RECORD EXCERPTS:
▼
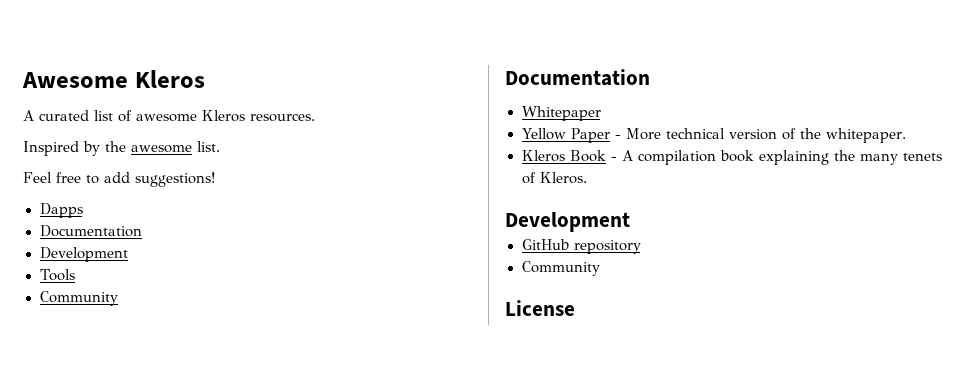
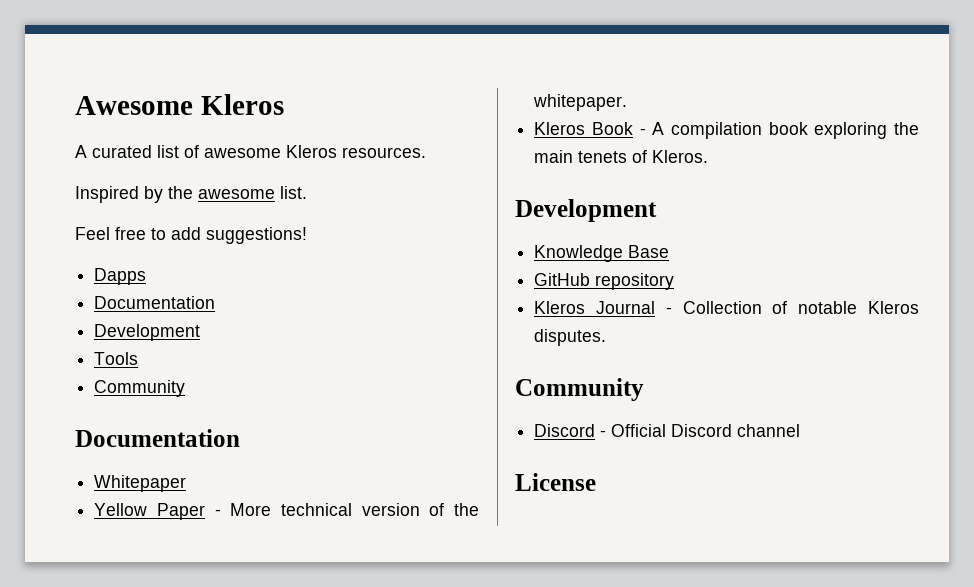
[758,150,898,165] explaining the many -> [814,122,919,139] [534,150,574,163] exploring the main
(630, 222) none -> [534,245,670,262] // Knowledge Base
[521,261,600,276] Community -> [534,301,919,314] [534,329,607,346] [515,378,644,401] [534,424,801,437] Kleros Journal - Collection of notable Kleros disputes. // Community // Discord - Official Discord channel

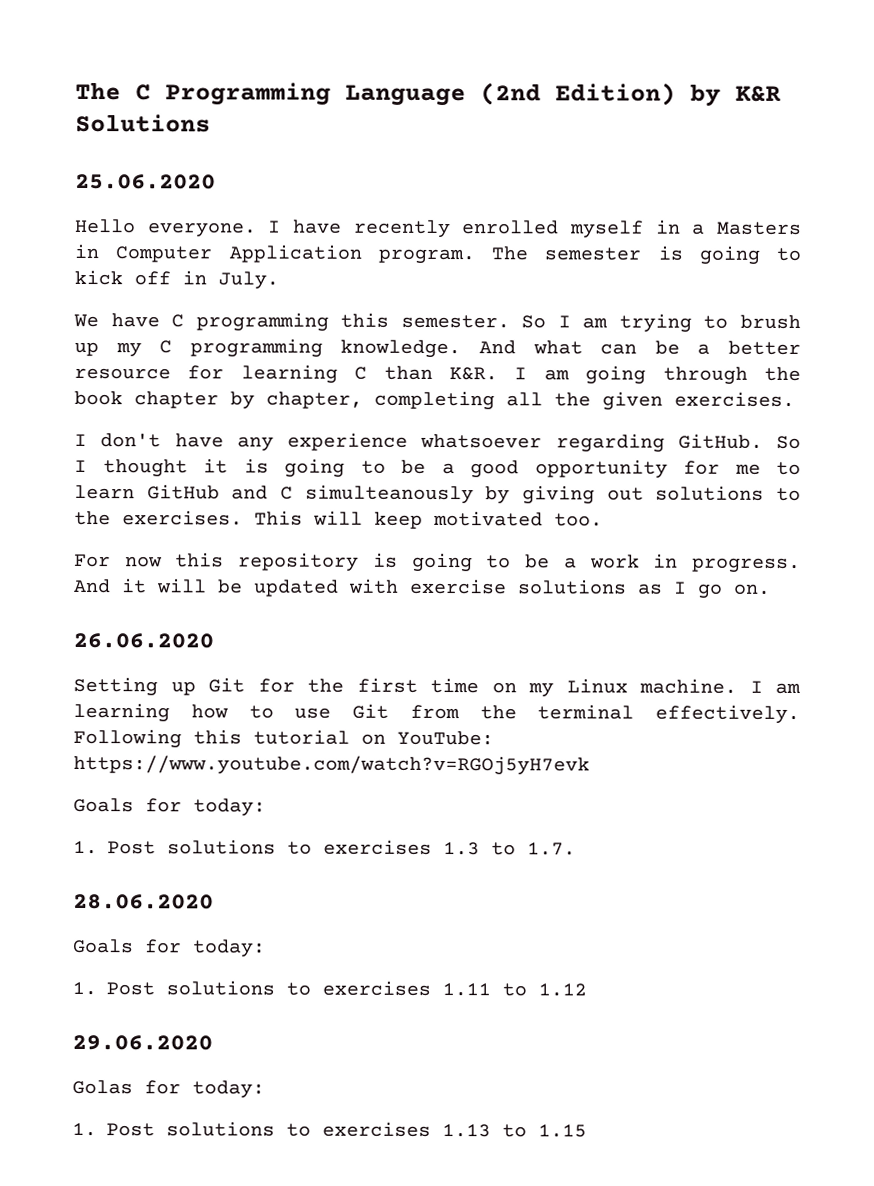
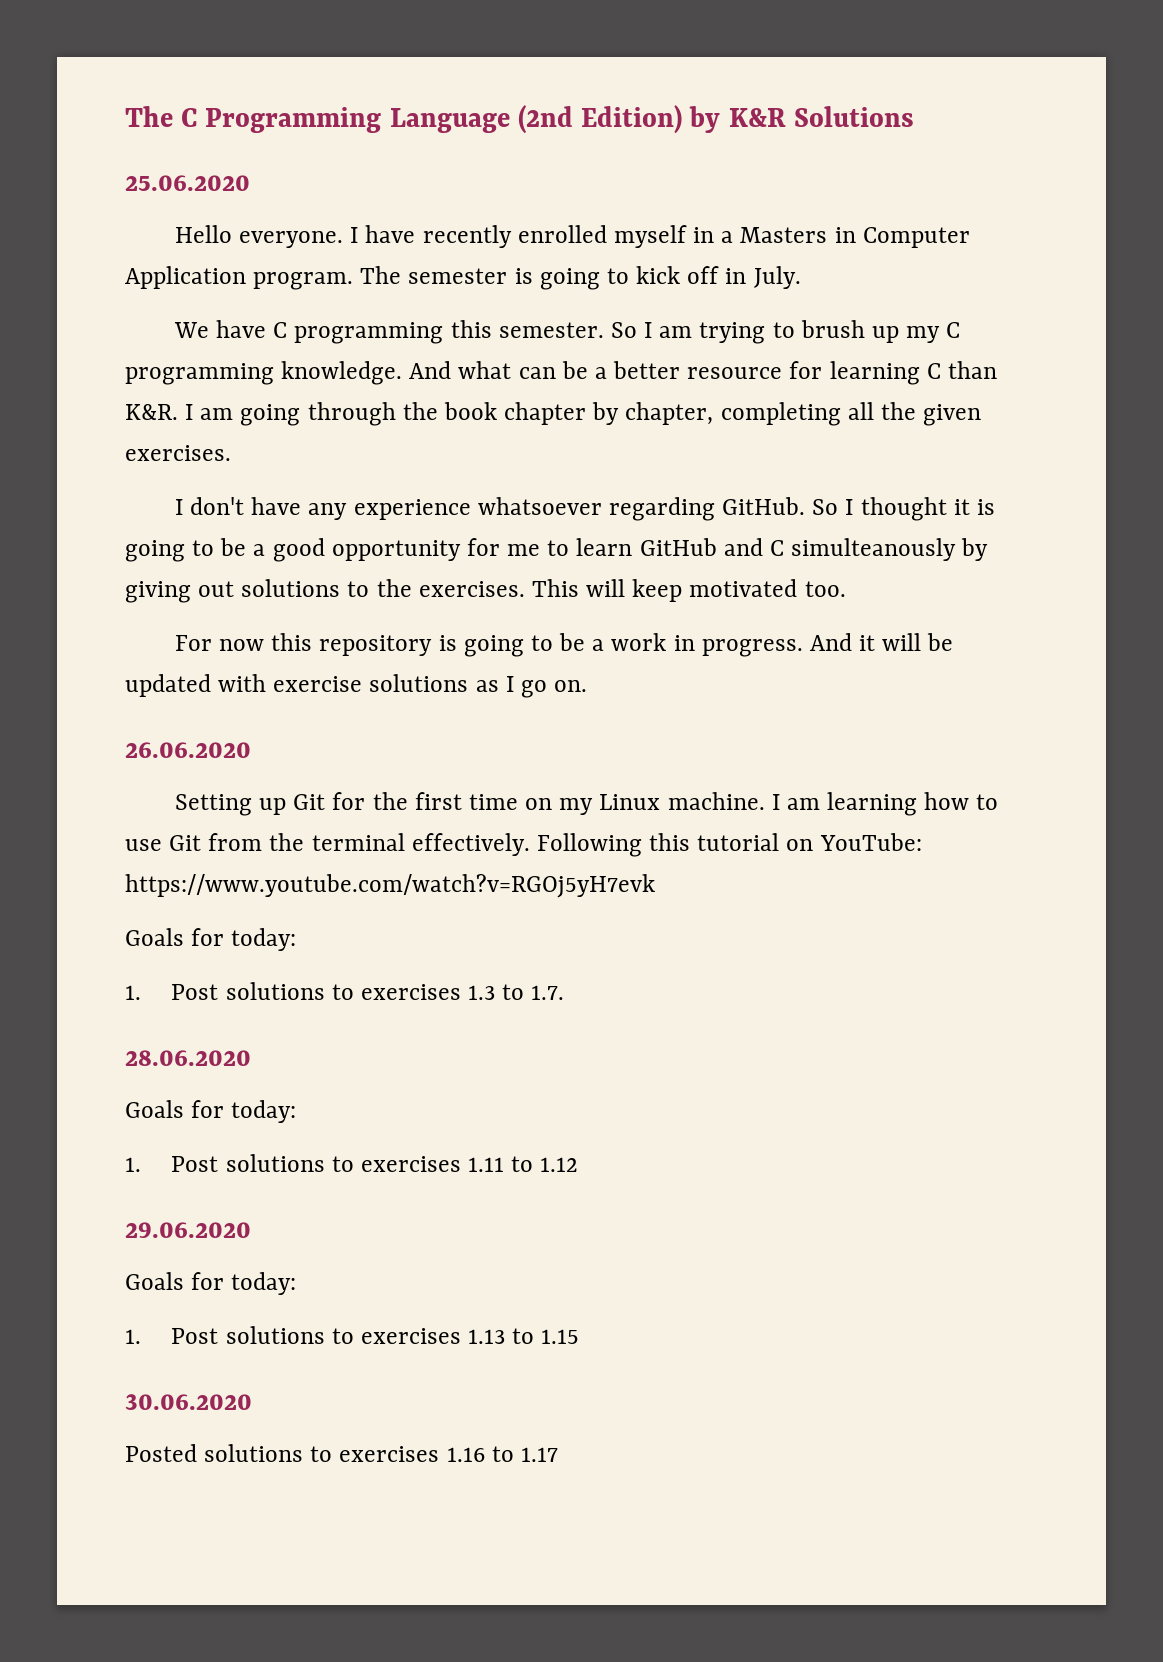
[72,1079,133,1095] Golas -> [125,1272,184,1290] Goals
(587, 1131) none -> [125,1394,252,1410] [125,1444,558,1462] // 30.06.2020 // Posted solutions to exercises 1.16 to 1.17

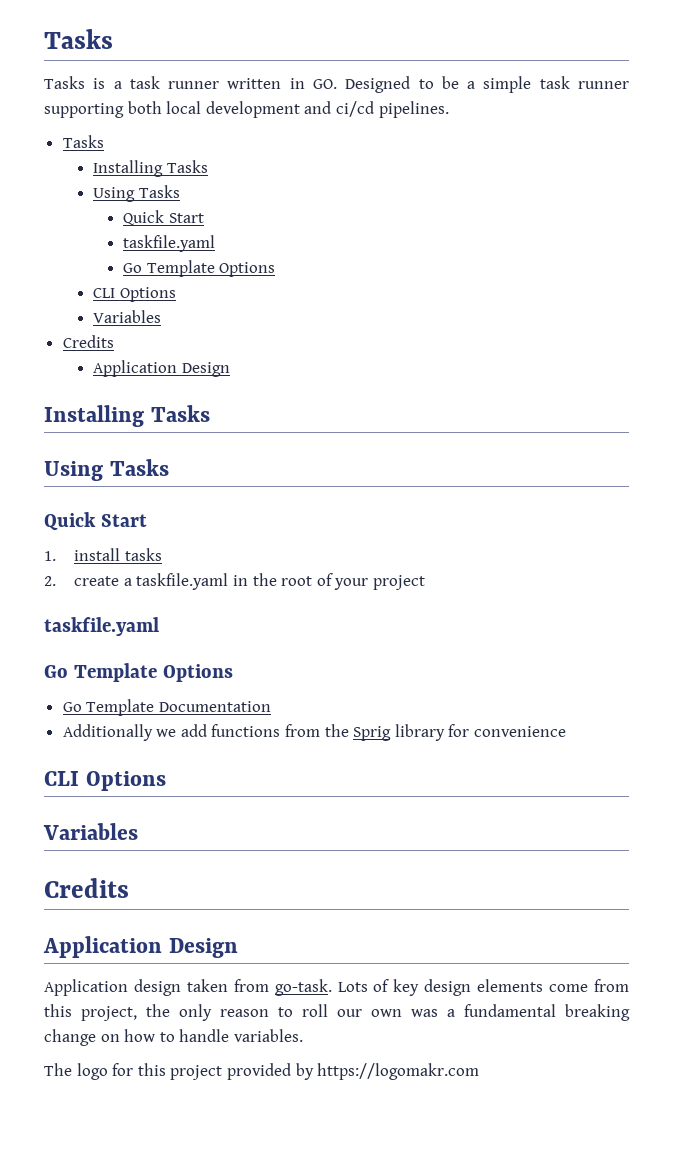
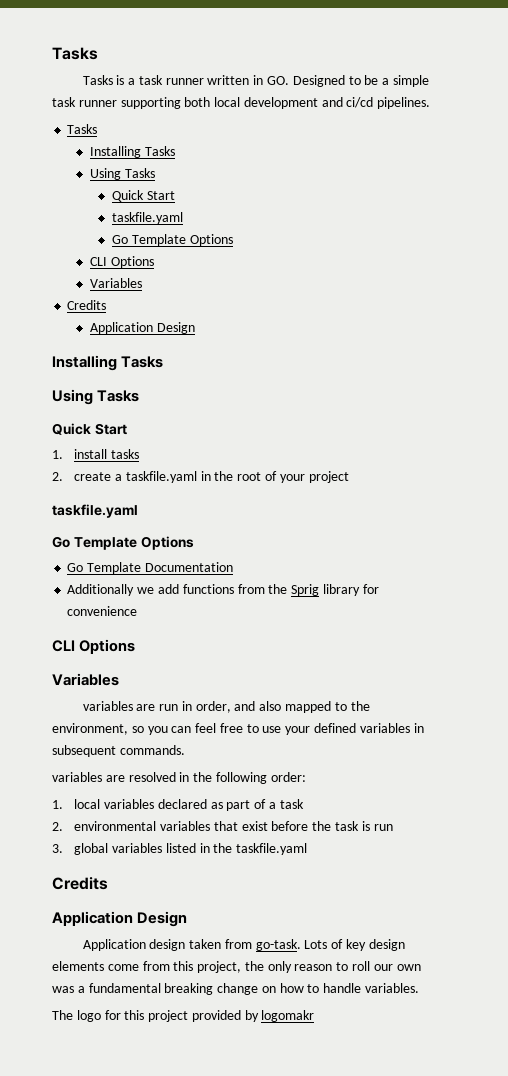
(138, 831) none -> [82,701,370,713] [52,723,424,735] [52,745,185,757] [52,772,306,784] [52,799,304,811] [52,821,393,831] [52,843,308,855] // variables are run in order, and also mapped to the environment, so you can feel free to use your defined variables in subsequent commands. // variables are resolved in the following order: // 1. local variables declared as part of a task // 2. environmental variables that exist before the task is run // 3. global variables listed in the taskfile.yaml
[317,1063,480,1080] https://logomakr.com -> [261,1010,315,1022] logomakr

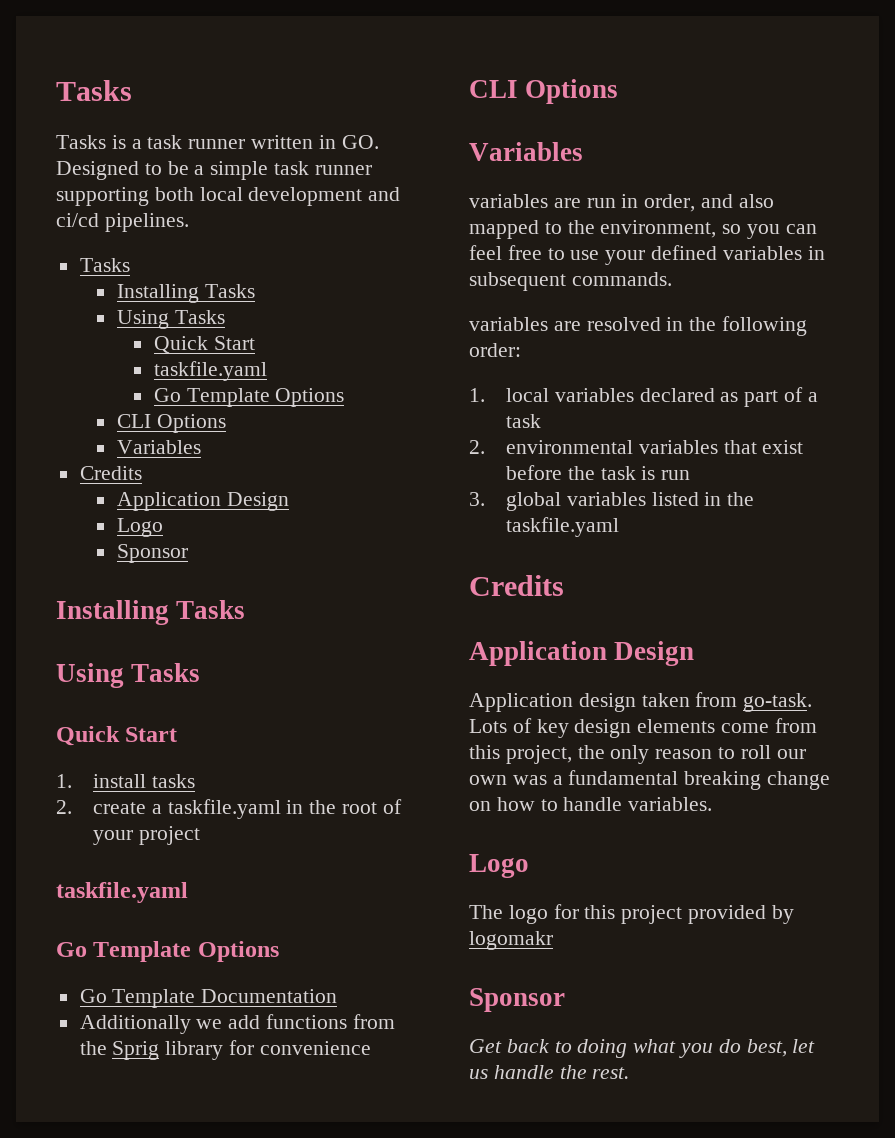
(195, 328) none -> [116,518,163,537] [116,544,188,563] // Logo // Sponsor
(420, 988) none -> [469,854,529,878] // Logo
(315, 1016) none -> [469,988,565,1012] [469,1039,816,1058] [469,1065,630,1079] // Sponsor // Get back to doing what you do best, let us handle the rest.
▲
EXERCISE AIM:
Give the data again exactly as it stands, apart from the pictures.

WRITTEN SOLUTION:
[758,150,898,165] explaining the many -> [814,122,919,139] [534,150,574,163] exploring the main
(630, 222) none -> [534,245,670,262] // Knowledge Base
[521,261,600,276] Community -> [534,301,919,314] [534,329,607,346] [515,378,644,401] [534,424,801,437] Kleros Journal - Collection of notable Kleros disputes. // Community // Discord - Official Discord channel

[72,1079,133,1095] Golas -> [125,1272,184,1290] Goals
(587, 1131) none -> [125,1394,252,1410] [125,1444,558,1462] // 30.06.2020 // Posted solutions to exercises 1.16 to 1.17

(138, 831) none -> [82,701,370,713] [52,723,424,735] [52,745,185,757] [52,772,306,784] [52,799,304,811] [52,821,393,831] [52,843,308,855] // variables are run in order, and also mapped to the environment, so you can feel free to use your defined variables in subsequent commands. // variables are resolved in the following order: // 1. local variables declared as part of a task // 2. environmental variables that exist before the task is run // 3. global variables listed in the taskfile.yaml
[317,1063,480,1080] https://logomakr.com -> [261,1010,315,1022] logomakr

(195, 328) none -> [116,518,163,537] [116,544,188,563] // Logo // Sponsor
(420, 988) none -> [469,854,529,878] // Logo
(315, 1016) none -> [469,988,565,1012] [469,1039,816,1058] [469,1065,630,1079] // Sponsor // Get back to doing what you do best, let us handle the rest.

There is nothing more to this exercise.